Mistral Large 3 Tutorial: Build a Multimodal Intelligence Evaluation Hub

Learn how to use Mistral Large 3 and Streamlit to turn charts and PDFs into structured tables, insights, and multilingual summaries.

Dec 8, 2025 · 9 min read

Mistral Large 3 is a multimodal MoE model built to read, reason over, and structure information from complex visual documents. Instead of treating charts and PDFs as static images, it’s designed to extract tables, insights, and generate polished narratives from them.

In this tutorial, we’ll use the Mistral Large 3 (mistral-large-2512) model to build a Multimodal Intelligence Evaluation Hub in Streamlit. The flow looks like this:

You upload an input like charts, financial statements, or multi-page PDFs.
Mistral reads text and numbers directly from the image.
It reconstructs any visible tables into CSV strings.
Mistral then generates insights, risks, and anomalies based on the input.
Finally, it returns short summaries in multiple languages.
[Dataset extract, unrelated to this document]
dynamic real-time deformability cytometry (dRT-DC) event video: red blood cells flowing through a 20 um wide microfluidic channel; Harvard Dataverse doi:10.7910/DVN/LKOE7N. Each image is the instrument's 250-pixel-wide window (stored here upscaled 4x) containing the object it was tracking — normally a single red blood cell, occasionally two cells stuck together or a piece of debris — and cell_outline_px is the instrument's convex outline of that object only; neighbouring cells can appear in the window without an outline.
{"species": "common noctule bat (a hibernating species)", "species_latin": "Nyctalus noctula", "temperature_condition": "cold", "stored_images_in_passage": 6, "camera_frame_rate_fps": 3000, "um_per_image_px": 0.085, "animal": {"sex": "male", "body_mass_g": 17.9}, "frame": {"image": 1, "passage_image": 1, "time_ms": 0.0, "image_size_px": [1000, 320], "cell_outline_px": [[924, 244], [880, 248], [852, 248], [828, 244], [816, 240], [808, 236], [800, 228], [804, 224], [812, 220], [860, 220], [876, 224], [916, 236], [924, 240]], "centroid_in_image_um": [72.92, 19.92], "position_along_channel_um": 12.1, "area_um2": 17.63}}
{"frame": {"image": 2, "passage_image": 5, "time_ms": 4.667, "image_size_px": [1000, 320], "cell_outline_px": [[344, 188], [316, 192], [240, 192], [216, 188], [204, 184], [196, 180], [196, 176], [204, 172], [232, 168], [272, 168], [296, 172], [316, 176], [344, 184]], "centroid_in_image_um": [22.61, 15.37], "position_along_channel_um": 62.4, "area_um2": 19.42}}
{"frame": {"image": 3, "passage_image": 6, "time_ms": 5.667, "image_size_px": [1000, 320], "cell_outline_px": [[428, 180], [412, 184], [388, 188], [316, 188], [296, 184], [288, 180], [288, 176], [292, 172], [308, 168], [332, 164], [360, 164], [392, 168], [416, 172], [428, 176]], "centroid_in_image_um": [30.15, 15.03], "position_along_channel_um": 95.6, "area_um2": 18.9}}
All of this is done with a single model (mistral-large-2512), a single endpoint (/v1/chat/completions), and a strict JSON Schema to keep outputs structured and reliable.

I recommend reading our article on Mistral 3, which introduces the key features of the new models.

What Is Mistral Large 3?

Mistral Large 3 is a sparse mixture-of-experts(MOE) architecture with 41B active parameters out of 675B total and a 2.5B parameter vision encoder for image understanding.

Here are a few key properties relevant to this model:

Multimodal: Mistral Large 3 processes both text and images (charts, screenshots, documents).
Long context (256k tokens): It is built for long documents, RAG pipelines, and enterprise workflows.
Agentic and structured output: It supports function calling and JSON/JSON Schema output via the chat API.
Multilingual: Mistral’s large 3 model provides strong performance across 40+ languages, not just English.

The model card and ecosystem docs also mention some important caveats:

It is not a dedicated reasoning model, i.e, it also comes with certain specialized reasoning variants that can outperform it on hard logic.
It ranks behind vision-specific models on pure vision tasks, so preprocessing and good prompts matter.
For vision, Mistral recommends keeping aspect ratios close to 1:1, avoiding extremely thin or wide images. Thus, cropping images helps in improving model performance.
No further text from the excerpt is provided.